South Africa is set to face a bitumen shortage in the first half of 2013 as three oil refineries close, with knock-on effects to the road construction industry expected.
Engen, Caltex, and Sapref are all expected to shut down oil refineries over the five months to the end of May, with bitumen output – which is a by-product of the refining process and a key material used for road construction – set to take a hit.
According to Philip Hechter, chairman of the South African Bitumen Society and Chief Executive Officer of Much Asphalt, the country will suffer a 20 per cent bitumen deficit pursuant to the refinery closures.
“This will put pressure on the system and I guess demand will outstrip supply,” said Hechter, reports the Independent Online.
However, any supply shortfall may be countered in part by import of the product – also known as asphalt – and the deficit will not cause the level of problems experienced in South Africa in 2011 when extensive bitumen shortages disrupted the country’s construction sector significantly stopping road rehabilitation efforts and sending some companies out of business entirely.

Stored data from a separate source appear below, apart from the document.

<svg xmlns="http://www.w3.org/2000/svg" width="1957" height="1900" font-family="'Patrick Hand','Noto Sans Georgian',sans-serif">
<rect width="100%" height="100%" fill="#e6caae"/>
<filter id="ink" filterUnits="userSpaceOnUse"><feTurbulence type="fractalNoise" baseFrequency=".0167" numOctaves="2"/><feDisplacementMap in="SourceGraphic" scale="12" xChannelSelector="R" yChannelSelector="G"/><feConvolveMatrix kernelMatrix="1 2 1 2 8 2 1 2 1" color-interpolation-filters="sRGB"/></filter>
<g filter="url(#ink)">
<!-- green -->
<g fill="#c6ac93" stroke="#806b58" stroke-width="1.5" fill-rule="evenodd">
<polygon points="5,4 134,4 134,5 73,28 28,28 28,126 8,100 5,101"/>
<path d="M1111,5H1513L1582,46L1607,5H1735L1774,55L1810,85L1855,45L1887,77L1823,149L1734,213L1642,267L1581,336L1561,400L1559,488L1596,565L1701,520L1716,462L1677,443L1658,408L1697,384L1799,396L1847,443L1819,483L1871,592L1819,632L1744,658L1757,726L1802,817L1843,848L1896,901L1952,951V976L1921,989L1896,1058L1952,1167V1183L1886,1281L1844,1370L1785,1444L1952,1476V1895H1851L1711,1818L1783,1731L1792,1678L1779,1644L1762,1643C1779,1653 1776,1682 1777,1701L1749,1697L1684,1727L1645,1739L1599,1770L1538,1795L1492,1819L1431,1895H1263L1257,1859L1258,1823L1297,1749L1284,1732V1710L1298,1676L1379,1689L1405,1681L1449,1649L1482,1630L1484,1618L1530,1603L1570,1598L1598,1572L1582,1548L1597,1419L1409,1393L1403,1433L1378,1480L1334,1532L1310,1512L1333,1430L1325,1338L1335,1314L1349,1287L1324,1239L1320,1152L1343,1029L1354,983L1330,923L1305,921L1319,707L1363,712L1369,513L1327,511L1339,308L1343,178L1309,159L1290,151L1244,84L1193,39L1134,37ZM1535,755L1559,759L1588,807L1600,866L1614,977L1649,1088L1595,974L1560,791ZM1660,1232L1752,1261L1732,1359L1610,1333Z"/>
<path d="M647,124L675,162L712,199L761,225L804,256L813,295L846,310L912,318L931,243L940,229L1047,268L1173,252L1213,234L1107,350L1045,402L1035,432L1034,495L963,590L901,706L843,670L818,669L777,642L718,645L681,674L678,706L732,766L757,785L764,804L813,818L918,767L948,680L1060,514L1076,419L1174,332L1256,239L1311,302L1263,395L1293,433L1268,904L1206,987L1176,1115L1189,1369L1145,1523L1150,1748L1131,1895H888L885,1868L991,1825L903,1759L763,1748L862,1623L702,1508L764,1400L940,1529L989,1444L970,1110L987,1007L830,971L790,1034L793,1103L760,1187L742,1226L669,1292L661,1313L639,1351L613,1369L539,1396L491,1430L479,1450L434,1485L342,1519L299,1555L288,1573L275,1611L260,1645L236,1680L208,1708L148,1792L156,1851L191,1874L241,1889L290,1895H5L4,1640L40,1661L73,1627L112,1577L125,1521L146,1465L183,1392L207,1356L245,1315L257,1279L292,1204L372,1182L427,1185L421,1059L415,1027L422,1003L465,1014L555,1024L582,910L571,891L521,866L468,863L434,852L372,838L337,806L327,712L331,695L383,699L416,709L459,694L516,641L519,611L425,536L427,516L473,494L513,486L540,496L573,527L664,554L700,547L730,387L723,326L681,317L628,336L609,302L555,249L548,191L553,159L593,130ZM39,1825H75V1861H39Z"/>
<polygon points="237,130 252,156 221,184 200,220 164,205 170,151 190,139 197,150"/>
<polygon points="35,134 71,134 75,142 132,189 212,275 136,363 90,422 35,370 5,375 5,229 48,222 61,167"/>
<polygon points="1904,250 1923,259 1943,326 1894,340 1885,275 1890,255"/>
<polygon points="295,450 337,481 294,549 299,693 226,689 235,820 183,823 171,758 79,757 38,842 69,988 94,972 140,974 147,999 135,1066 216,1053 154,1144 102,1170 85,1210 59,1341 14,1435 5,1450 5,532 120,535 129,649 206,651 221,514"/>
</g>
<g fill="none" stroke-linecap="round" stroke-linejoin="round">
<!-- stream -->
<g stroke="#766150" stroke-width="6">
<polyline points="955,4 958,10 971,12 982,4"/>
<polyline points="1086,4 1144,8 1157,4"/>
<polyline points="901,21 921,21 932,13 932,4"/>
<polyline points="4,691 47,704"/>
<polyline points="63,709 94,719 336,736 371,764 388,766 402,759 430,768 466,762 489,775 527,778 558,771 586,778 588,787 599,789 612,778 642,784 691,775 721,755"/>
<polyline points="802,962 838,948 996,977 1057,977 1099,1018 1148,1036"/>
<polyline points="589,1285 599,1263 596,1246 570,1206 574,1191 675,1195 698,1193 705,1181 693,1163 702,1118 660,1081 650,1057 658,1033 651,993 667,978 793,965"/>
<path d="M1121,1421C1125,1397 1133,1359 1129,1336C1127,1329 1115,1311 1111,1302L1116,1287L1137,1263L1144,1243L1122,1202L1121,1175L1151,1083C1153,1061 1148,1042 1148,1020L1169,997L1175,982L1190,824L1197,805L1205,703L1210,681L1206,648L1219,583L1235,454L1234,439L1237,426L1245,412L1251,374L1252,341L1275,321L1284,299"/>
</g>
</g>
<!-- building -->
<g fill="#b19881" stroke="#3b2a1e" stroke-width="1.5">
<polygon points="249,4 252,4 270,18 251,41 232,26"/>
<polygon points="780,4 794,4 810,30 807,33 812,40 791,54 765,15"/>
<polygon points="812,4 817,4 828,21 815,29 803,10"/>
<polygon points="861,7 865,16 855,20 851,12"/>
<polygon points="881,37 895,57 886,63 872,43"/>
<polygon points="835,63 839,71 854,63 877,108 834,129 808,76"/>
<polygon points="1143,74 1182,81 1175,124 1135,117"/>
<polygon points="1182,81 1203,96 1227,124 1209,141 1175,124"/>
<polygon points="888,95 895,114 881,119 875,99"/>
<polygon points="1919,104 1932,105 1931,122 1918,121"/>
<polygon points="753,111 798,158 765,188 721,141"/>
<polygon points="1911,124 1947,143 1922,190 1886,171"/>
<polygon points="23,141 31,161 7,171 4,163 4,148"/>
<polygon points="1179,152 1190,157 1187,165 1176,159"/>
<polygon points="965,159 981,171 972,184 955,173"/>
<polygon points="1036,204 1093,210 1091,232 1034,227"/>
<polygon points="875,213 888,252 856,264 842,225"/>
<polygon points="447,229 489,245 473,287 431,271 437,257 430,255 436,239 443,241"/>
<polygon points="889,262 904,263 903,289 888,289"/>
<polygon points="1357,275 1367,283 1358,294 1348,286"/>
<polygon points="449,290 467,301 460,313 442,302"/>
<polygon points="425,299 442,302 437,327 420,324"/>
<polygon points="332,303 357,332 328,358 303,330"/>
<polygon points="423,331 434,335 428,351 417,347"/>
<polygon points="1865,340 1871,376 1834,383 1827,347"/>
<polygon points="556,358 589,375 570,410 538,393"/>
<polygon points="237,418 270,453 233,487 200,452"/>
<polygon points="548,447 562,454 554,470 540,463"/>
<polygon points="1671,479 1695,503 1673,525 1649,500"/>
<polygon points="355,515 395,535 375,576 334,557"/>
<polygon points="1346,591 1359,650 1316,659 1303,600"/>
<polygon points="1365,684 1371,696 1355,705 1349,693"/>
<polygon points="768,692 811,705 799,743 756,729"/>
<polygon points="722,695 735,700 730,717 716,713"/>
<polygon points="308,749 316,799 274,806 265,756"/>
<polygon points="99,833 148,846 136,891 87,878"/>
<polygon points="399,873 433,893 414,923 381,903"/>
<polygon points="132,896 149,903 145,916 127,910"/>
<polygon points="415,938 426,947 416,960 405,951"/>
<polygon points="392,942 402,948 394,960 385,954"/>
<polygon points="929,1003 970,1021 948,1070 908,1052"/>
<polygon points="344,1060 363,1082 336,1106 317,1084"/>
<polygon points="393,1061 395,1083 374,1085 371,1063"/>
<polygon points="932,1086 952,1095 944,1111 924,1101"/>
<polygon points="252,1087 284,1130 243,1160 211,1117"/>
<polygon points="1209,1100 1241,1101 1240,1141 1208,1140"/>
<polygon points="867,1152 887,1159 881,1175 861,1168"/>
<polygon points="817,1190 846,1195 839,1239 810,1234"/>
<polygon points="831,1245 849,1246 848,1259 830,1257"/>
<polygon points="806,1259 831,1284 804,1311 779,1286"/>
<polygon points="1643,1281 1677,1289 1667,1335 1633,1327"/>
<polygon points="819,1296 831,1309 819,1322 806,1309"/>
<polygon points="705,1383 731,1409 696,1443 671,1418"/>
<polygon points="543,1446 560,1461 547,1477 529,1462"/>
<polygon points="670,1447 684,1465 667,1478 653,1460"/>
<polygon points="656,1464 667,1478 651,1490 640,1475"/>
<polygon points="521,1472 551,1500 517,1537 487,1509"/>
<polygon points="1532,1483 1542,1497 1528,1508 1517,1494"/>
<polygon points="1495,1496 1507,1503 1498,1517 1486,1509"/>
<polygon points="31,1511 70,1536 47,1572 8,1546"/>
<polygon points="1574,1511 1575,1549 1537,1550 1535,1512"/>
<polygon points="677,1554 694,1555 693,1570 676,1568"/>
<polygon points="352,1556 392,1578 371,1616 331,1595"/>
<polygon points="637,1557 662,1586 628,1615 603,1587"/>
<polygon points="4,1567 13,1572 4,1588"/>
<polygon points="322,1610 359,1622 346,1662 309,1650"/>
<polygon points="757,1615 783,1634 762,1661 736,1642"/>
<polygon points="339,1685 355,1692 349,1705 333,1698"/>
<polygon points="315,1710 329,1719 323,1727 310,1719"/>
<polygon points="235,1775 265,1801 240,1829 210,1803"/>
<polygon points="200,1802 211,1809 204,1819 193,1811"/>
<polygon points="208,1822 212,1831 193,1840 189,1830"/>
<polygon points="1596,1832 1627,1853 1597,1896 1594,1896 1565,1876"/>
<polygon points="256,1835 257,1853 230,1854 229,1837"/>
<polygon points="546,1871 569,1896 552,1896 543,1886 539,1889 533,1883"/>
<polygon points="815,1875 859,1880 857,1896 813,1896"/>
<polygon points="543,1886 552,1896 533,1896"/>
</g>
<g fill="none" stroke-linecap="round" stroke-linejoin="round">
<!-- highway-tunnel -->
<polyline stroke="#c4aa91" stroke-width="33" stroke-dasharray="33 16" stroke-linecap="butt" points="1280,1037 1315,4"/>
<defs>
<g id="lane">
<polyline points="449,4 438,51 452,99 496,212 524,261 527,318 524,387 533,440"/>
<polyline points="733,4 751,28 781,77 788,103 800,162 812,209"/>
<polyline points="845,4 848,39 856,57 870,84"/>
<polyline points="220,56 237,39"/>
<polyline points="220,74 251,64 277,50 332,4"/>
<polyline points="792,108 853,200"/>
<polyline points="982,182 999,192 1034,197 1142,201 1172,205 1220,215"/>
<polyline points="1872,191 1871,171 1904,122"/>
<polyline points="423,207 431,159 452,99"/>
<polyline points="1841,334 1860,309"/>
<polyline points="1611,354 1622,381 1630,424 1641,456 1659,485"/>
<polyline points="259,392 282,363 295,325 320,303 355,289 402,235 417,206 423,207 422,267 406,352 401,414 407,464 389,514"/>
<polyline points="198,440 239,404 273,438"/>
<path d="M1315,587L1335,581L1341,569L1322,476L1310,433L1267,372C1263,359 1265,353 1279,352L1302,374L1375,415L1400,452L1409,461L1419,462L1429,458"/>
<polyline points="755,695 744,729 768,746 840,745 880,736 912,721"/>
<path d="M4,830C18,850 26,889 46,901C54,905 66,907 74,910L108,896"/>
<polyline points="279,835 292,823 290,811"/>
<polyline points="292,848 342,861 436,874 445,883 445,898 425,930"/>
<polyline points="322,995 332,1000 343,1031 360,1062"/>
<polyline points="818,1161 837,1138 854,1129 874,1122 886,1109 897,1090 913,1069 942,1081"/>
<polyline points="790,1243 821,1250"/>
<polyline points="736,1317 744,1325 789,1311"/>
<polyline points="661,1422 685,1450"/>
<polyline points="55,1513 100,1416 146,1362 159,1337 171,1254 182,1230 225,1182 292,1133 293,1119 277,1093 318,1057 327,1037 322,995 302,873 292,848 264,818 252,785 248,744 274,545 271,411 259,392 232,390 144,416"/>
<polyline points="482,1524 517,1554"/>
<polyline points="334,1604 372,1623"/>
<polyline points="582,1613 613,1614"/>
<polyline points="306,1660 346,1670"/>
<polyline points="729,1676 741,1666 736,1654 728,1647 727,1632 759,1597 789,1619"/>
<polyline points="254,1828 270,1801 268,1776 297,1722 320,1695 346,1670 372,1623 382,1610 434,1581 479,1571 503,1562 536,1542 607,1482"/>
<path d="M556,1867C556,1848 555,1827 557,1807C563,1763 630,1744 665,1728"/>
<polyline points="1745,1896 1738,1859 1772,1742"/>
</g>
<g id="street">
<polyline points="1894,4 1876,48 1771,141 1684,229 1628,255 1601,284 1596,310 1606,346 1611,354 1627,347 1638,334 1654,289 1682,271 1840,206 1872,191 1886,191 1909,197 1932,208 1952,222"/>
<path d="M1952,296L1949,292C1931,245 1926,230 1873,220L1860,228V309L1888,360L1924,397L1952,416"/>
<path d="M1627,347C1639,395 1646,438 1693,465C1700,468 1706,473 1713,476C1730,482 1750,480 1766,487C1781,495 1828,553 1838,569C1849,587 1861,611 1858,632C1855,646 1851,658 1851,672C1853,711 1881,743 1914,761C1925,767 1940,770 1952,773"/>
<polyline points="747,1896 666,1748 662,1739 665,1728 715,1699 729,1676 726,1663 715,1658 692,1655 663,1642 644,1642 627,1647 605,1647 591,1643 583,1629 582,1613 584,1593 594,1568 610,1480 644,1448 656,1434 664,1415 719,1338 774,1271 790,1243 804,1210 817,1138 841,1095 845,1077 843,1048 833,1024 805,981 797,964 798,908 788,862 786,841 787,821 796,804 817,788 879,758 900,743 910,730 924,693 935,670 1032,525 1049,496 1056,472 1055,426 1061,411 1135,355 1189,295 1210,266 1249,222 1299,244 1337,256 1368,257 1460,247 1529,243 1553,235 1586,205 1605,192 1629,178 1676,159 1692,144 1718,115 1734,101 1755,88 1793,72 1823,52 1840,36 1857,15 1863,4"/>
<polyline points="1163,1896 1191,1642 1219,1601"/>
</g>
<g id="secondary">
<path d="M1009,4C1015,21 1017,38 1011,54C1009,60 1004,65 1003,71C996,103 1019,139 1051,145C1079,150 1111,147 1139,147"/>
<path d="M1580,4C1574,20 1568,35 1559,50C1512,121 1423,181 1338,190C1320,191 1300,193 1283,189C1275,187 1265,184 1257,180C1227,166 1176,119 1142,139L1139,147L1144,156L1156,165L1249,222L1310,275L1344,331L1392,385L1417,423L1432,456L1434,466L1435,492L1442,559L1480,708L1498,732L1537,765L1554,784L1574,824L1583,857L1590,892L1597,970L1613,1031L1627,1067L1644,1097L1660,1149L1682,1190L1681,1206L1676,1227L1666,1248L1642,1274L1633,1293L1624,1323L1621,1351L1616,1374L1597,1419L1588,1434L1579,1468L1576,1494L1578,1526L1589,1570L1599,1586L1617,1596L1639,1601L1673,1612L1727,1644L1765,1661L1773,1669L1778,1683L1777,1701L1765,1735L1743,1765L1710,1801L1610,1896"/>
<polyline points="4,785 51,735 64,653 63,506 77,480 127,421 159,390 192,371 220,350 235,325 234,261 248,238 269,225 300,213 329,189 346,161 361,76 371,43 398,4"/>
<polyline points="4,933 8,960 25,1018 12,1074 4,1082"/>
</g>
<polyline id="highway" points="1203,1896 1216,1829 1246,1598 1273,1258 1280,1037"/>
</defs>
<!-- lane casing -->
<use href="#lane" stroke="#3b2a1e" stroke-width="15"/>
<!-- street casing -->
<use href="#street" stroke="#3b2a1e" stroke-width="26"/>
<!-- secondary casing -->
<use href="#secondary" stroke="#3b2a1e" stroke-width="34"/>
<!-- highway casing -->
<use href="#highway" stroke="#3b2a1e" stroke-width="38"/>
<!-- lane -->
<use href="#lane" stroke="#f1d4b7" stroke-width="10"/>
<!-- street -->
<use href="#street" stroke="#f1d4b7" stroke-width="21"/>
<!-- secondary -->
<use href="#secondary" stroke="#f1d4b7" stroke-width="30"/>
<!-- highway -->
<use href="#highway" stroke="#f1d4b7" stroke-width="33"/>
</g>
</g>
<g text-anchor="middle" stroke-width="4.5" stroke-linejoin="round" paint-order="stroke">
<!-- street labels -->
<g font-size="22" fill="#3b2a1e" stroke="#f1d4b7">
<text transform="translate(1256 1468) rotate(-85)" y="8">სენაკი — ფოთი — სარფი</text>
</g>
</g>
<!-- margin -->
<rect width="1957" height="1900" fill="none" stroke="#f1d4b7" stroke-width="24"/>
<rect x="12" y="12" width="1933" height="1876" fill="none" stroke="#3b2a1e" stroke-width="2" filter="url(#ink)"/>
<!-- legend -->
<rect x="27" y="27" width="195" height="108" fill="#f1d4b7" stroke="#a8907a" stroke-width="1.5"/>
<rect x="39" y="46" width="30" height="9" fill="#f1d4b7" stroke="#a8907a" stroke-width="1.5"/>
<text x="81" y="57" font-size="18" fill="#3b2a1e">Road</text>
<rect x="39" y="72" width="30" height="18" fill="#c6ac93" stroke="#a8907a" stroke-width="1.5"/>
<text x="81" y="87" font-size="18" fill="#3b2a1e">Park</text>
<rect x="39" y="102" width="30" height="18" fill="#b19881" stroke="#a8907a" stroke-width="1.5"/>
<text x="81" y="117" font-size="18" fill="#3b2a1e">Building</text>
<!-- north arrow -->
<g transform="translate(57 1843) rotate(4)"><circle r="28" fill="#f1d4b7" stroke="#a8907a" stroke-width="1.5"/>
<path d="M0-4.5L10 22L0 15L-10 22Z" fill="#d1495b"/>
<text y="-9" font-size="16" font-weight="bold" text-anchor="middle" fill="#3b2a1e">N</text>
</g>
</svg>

Hechter says that in 2011: ““we were caught with our pants down”, and that this time around the country and industry players will be better prepared to counteract the shortage through imports and stock-piling of the material.
“There will still be pressure on the system but it [the shortage] will be better managed,” concludes Hechter.
Imports will answer between 10 and 15 percent of the demand deficit, thus leaving only approximately a 5 to 7 percent shortfall, according to Hechter.
Much Asphalt has already put in place plans to import bitumen stock, with a shipment set to arrive next months with later shipments expected within the following month.
However, a financial squeeze will still be felt by players importing bitumen in order to remain operational, as the imported product carries a 1,500 Rand ($ 168.7) per tonne premium as compared to locally sourced material prices.